Bernard Frize occupies a unique position in the discourse of abstract painting due to the austerity of his artistic ideas paired with a simultaneous freedom of implementation. He loves paradoxes in painting: “In order for chance to work, you have to create conditions that make chance possible. One of these is having a lot of time. It is a rather complex thing to arrange situations in which you do nothing and things happen by themselves.” Color is another paradox, for it does “not particularly interest” him, despite being a vital raw material for his work. By using color in a nonhierarchical and experimental or technical-mechanical manner, Frize highlights painting as a handicraft, while also discounting the idea of the act of artistic creation. Frize lends his works a certain dynamic through an investigation of painting’s contradictions. He mixes synthetic resin with fluid acrylic paint to avoid all traces of a personal touch and the emotional effect of brushstrokes. The resulting picture planes, at once alluring and hermetic, have become a trademark of his painting style.
Selected solo exhibitions: Centre Pompidou, Paris (2019); Fundação Calouste Gulbenkian, Lisbon (2015); Fondation Fernet-Branca (with Günter Umberg), Saint-Louis (2015); Museum Morsbroich, Leverkusen (2010); Kunsthallen Brandts, Odense (2007); Ikon Gallery, Birmingham (2003); Musée d'art Moderne de la Ville de Paris (2003); S.M.A.K., Ghent (2002); Den Haags Gemeentemuseum, The Hague (2002); mumok – Museum moderner Kunst Stiftung Ludwig Wien, Vienna (1999); Kunstmuseum St. Gallen (1999); Westfälisches Landesmuseum, Münster (1990).
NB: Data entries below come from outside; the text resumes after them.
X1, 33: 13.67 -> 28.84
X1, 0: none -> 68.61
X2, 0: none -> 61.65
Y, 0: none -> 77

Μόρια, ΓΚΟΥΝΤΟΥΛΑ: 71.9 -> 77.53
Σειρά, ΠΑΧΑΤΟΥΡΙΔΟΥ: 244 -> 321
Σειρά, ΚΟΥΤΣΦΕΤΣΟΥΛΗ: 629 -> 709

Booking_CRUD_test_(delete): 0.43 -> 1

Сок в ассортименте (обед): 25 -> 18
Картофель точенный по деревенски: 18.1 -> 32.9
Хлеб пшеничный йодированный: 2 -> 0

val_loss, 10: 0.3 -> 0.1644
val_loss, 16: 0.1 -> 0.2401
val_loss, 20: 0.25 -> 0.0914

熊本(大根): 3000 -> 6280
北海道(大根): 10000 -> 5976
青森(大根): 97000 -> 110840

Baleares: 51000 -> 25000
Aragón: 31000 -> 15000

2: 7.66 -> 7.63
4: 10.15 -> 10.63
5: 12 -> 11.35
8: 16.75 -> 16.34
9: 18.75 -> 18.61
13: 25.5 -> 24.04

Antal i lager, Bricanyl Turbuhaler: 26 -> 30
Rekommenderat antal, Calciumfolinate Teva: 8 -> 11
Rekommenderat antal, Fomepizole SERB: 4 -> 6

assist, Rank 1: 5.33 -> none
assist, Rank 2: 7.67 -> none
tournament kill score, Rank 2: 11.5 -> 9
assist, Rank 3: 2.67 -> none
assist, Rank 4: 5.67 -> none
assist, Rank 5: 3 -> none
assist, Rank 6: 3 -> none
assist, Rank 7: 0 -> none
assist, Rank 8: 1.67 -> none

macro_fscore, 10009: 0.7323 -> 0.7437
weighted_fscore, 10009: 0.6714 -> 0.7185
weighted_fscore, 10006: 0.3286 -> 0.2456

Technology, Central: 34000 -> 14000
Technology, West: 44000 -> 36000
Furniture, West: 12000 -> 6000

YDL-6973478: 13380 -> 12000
Bernard Frize participated in the Venice Biennale (1990, 2005), the Biennale of Sydney (1998), and the Shanghai Biennale (2000).
Selected museum collections: Tate Gallery, London, UK; Museum für Moderne Kunst, Frankfurt/Main; Kunstmuseum Basel; Kunsthaus Zürich, Zurich; Kunstmuseum Bonn; Museum Morsbroich, Leverkusen; Städtische Galerie im Lenbachhaus, Munich; Kunstmuseum Stuttgart; Centre Pompidou, Paris; Musée d’Art Moderne de Paris; Musée de Grenoble; National Museum of Art Osaka; Museo Reina Sofia, Madrid; Museum of Contemporary Art, Los Angeles.
Bernard Frize was awarded the Fred-Thieler-Preis in 2011 and the Käthe-Kollwitz-Preis in 2015.